South Korea’s corporate bond sales declined to the lowest amount in a year and a half after the government allowed investors to have more power in setting the pricing for new securities.
Korea Electric Power Corp. (KEP:US) and Hyundai Merchant Marine Co. sold fewer won-denominated notes last quarter as issuance fell 46 percent to 10.36 trillion won ($9.06 billion) from a record 19.2 trillion won in the first three months, according to data compiled by Bloomberg. Yields on AA rated corporate debt dropped to 3.69 percent in June, the lowest since November 2004, according to Koscom Corp. prices. Comparable U.S. company costs are 1.69 percent, Bank of America Merrill Lynch indexes show.
Sales declined after the country’s top financial regulator introduced a new rule on pricing to bring Asia’s second-largest bond market outside of Japan into line with global standards. Now that issuers have got used to it, sales may increase this quarter as the central bank readies for its first interest-rate cut in three years, following China and India, according to Woori Investment & Securities Co., the second-biggest underwriter.
“The new rule, prior to its implementation, was seen as unfavorable by issuers,” Kim Dae-Young, head of debt products at Woori Investment, said in a June 26 interview in Seoul. “They have now become accustomed to the new system. The benchmark rate will go down, which will bring down the spread, and issues will pick up as the borrowers would want to take advantage of that.”
Since April 17, borrowers have been required to gauge investors’ level of demand and desired pricing for a sale. Before the regulation came into effect, buyers had to accept the pricing terms set by the companies and arrangers without having much input, Woori Investment’s Kim said.
“The main reason behind the drop in sales is the new rule. Companies pre-funded a lot of capital before it took effect,” Byun Jeong Hye, a credit analyst at Shinhan Investment Corp., said in a June 28 phone interview. “Companies have maturing debt to refinance, which is the main purpose for borrowing right now, as they are shunning new investments and mergers and acquisitions amid an uncertain business environment.”

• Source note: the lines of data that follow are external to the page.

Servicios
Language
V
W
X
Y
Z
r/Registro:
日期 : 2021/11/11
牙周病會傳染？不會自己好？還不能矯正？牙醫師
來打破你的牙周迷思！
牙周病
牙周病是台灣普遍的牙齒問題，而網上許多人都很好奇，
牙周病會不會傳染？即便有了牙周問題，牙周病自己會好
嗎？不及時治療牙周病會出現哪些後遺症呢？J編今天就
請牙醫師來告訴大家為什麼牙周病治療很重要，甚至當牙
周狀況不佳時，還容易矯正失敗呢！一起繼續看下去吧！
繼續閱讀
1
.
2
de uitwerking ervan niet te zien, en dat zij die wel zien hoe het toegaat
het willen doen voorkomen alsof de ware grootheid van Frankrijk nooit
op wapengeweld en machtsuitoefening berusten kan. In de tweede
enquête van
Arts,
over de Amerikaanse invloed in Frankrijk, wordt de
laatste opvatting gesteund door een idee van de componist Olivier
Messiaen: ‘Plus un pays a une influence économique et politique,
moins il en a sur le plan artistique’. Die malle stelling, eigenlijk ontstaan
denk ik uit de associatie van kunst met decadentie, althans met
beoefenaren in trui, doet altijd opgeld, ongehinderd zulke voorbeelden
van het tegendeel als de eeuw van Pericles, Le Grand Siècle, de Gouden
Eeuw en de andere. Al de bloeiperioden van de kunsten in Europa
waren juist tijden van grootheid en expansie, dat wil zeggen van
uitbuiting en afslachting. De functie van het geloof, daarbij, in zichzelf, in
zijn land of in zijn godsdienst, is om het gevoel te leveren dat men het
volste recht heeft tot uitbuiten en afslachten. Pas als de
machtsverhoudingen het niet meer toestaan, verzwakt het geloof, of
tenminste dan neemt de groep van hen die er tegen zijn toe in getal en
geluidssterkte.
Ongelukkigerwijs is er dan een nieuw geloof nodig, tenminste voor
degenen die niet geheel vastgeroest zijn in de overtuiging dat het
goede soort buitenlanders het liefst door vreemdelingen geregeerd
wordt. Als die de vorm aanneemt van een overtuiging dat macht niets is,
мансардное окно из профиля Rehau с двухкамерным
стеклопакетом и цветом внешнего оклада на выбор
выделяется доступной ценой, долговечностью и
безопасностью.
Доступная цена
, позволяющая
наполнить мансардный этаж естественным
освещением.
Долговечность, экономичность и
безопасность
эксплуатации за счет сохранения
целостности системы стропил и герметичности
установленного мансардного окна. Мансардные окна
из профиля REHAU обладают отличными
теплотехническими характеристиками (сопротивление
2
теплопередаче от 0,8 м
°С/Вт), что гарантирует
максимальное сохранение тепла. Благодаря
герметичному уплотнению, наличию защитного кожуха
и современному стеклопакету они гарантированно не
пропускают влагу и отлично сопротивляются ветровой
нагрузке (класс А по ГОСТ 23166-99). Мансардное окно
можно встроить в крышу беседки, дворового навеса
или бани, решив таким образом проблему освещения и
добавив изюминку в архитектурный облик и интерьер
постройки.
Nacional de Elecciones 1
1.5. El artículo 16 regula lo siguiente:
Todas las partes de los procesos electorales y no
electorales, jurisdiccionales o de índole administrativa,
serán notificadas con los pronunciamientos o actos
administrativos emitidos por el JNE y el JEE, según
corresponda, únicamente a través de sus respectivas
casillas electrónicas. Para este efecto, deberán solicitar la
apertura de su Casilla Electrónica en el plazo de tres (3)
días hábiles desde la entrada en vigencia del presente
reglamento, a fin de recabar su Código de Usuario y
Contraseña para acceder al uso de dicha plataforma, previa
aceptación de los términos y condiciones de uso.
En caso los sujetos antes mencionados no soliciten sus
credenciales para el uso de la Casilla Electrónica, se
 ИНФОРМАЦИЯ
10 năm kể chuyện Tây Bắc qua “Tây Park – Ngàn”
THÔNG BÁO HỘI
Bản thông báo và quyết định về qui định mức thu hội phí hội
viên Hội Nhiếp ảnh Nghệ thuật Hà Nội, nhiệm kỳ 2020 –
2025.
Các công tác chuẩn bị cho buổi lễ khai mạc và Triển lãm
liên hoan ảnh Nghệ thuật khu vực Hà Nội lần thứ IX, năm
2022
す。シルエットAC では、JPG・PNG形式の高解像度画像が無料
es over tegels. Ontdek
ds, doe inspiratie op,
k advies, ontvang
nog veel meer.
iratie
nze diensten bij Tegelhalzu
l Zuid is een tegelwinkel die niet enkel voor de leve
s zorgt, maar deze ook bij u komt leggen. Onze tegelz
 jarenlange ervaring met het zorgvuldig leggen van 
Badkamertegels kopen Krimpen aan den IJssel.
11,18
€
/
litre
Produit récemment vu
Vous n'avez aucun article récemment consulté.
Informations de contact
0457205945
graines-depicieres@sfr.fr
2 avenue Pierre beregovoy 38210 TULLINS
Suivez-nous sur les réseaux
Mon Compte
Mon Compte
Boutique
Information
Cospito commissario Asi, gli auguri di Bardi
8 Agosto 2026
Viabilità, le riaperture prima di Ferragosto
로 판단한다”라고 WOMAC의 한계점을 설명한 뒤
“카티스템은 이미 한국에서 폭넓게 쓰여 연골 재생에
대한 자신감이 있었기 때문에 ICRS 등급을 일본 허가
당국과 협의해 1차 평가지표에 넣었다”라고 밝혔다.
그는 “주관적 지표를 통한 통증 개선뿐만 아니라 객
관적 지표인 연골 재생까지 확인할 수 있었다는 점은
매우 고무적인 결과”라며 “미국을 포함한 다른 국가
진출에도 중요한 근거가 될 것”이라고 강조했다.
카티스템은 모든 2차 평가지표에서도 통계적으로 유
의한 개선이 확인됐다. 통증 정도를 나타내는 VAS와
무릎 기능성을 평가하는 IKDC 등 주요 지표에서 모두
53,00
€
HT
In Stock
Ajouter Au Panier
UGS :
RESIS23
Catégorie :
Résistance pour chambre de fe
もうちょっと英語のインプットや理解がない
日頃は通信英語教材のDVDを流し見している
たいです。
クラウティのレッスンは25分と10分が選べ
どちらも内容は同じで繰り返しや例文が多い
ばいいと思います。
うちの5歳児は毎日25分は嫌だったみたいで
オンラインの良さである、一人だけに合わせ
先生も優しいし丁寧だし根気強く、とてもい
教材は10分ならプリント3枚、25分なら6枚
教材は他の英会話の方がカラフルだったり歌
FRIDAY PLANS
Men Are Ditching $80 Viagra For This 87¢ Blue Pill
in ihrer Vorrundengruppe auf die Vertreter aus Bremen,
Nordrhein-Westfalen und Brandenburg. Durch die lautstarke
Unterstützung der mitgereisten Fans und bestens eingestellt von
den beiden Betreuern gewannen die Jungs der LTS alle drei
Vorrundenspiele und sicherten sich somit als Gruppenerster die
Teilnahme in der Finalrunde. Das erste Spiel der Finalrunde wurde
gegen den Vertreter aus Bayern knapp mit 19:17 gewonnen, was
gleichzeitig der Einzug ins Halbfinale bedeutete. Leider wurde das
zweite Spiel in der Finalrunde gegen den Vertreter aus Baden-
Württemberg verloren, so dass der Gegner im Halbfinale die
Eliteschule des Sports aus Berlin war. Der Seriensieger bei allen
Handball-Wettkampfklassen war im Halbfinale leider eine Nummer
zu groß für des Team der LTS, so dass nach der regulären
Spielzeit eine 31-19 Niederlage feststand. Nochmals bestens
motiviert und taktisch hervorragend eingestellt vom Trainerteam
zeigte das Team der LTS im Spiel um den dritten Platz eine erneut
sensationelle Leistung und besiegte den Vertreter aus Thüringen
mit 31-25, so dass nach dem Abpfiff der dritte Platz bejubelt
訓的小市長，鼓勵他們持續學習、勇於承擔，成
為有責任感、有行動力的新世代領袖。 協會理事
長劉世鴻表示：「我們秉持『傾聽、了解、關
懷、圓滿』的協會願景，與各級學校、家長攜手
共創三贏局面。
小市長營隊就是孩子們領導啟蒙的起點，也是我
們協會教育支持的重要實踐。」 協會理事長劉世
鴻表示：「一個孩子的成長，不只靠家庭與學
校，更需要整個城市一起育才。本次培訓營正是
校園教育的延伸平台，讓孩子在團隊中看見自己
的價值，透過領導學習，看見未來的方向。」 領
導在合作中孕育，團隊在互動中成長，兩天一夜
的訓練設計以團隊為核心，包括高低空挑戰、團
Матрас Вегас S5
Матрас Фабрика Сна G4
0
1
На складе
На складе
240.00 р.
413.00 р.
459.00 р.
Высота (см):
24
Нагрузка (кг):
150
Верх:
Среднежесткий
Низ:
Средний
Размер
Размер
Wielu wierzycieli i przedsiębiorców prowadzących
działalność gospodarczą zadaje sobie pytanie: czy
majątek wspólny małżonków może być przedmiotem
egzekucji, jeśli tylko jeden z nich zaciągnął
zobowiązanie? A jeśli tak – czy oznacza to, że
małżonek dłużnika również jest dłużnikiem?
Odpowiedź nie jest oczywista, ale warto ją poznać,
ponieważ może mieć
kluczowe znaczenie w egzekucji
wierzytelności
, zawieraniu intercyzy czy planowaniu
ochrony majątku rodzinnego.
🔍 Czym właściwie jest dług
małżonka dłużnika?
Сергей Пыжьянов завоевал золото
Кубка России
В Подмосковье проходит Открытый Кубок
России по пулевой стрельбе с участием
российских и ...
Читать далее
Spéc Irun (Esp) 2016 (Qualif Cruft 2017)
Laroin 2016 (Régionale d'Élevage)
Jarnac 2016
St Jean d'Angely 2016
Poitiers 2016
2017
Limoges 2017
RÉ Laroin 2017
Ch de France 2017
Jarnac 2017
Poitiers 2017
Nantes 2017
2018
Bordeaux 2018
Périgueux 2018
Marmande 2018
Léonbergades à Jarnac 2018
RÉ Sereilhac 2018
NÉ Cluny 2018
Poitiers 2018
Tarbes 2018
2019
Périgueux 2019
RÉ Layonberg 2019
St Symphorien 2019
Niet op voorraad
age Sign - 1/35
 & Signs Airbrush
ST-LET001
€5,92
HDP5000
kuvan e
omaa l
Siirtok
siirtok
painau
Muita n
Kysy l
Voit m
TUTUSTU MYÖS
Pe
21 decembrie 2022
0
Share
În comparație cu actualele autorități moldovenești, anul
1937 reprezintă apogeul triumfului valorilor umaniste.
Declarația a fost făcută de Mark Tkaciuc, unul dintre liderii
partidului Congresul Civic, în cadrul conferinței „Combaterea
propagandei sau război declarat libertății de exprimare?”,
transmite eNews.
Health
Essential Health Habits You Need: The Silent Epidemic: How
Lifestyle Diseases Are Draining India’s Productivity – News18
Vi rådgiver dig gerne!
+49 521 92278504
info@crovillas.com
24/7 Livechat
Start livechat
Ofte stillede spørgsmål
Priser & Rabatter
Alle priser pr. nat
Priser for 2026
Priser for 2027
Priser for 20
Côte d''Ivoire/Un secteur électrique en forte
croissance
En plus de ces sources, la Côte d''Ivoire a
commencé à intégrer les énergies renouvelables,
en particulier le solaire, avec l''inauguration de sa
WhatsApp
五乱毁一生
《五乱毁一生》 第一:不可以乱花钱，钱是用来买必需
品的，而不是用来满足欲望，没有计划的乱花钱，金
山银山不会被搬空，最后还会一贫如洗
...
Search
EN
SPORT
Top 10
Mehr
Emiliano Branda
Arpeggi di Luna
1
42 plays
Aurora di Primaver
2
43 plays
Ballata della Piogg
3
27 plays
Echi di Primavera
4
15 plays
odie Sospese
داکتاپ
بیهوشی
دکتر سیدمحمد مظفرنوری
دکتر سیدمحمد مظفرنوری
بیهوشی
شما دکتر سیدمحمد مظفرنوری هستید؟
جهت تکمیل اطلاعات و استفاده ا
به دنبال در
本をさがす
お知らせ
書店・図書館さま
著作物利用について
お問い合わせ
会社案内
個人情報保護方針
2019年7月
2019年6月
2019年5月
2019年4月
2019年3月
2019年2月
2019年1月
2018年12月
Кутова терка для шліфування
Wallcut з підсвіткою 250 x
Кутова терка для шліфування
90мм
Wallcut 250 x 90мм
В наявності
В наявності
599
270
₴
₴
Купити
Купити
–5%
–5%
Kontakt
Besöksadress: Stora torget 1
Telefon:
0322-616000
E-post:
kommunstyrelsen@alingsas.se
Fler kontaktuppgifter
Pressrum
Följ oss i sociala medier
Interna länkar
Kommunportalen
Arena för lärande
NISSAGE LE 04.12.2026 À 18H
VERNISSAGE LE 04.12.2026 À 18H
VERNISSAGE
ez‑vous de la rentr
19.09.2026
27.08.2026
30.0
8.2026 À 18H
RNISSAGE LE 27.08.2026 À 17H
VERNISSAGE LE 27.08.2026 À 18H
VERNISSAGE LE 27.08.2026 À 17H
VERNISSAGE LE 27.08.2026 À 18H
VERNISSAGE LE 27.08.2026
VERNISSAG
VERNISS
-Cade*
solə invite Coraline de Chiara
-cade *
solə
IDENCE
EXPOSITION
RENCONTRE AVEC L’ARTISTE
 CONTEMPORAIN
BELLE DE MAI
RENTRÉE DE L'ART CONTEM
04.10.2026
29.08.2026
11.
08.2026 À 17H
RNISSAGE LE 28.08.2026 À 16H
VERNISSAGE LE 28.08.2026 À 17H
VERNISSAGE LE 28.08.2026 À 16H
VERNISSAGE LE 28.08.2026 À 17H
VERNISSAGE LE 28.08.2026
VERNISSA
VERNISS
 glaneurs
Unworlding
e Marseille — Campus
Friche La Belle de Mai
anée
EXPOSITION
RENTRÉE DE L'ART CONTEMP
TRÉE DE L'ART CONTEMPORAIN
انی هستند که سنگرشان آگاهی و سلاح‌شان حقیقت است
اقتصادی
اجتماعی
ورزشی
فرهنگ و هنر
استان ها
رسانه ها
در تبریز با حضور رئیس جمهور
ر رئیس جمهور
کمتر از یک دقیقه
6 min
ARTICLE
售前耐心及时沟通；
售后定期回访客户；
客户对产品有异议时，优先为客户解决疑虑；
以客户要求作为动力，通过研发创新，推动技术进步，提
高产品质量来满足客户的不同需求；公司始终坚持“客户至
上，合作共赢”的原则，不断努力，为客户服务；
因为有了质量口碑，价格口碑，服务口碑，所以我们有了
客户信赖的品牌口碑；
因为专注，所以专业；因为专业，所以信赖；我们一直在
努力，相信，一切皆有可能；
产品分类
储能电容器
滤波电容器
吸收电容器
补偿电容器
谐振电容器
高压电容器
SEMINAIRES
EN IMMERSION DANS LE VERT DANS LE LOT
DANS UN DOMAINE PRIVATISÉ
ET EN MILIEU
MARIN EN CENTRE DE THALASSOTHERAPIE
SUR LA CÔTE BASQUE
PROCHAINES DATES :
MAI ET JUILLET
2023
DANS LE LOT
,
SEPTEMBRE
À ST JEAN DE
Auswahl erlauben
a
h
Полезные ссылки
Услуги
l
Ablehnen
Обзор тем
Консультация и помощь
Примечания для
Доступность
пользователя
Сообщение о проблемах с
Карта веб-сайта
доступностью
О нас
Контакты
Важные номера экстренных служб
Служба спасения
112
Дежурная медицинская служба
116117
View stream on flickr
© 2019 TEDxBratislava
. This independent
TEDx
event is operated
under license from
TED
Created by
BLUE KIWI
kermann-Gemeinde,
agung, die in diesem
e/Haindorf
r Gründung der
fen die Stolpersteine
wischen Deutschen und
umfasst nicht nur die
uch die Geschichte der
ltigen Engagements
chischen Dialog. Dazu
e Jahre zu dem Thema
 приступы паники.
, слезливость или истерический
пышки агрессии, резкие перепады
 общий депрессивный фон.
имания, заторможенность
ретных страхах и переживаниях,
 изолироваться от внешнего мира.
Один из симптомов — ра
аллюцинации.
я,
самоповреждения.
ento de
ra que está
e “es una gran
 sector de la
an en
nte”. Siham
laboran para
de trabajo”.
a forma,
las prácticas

South Korea cut its growth estimate for this year and announced 8.5 trillion won of spending to support the economy as officials predict a protracted European debt crisis. M&A activity declined 26 percent to $11.7 billion last quarter, data compiled by Bloomberg show.
Bank of Korea
The Bank of Korea needs to reduce the official bank rate soon to boost the country’s economic recovery in the second half, Woori Investment said in a June 15 report. Policy makers kept the benchmark interest rate at 3.25 percent for a 12th straight month on June 8. China cut its benchmark lending and deposit rates for the first time since 2008 on June 7, and India’s central bank in April lowered its key rate.
Financial Services Commission Chairman Kim Seok Dong is trying to boost the competitiveness of the South Korean investment banking industry. He took office in January 2011 and pledged deregulation, such as hedge-fund creation, while demanding brokerages take greater responsibility for protecting investors when underwriting securities.
“We’re closely monitoring how bond sales are done to make sure the rules are followed,” Kim Mi Kyung, a spokeswoman at the regulator, said in an e-mailed comment June 29.
“Now that the new rule is in place, we have to take on more of a role so that both buyers and sellers are on a level playing field,” Jung Il Mun, a senior executive managing director at Korea Investment & Securities Co., the third-largest underwriter this year, said June 29.
Bond sales increased in June after a lull in April and May, the data show. Hyundai Merchant, Korea’s biggest shipping company by market value, offered 330 billion won of 5.3 percent five-year bonds at 90 basis points less than the 60 billion won of similar-maturity 6.2 percent notes it sold in March, according to data compiled by Bloomberg.
“It will take some time for the new rule to settle down, but the market will eventually stabilize,” said Kim Youngsung, head of fixed income at Samsung Asset Management Co., Korea’s biggest fund manager, which oversees 124 trillion won. Samsung Asset favored corporate debt for most of the year, but reduced holdings as the premium over government debt began to widen in June, Kim said.
The premium investors seek to own three-year AA rated corporate bonds rather than similar-maturity government notes fell to 41 basis points May 29, the narrowest since September 2007, according to Koscom, which compiles data from the exchange, the investment association and ratings companies. The spread widened 7 basis points to 49 basis points in June, the data show.
South Korea’s top 10 issuers, who sold a total of 8.92 trillion won of notes in the first half, have 7.8 trillion won of debt maturing through December, according to data compiled by Bloomberg. State-owned utility Korea Electric Power, the biggest borrower this year, has the equivalent of 2.2 trillion won of debt outstanding in the second half, the data show.
“With many companies needing refinancing on their maturing bonds, I expect issuance will pick up in the second half,” Hwang Jae Hong, who oversees 12 trillion won as head of fixed income at UBS Hana Asset Management Co., said in a June 18 interview in Seoul. “The bottom line is that demand for corporate bonds still exceeds supply.”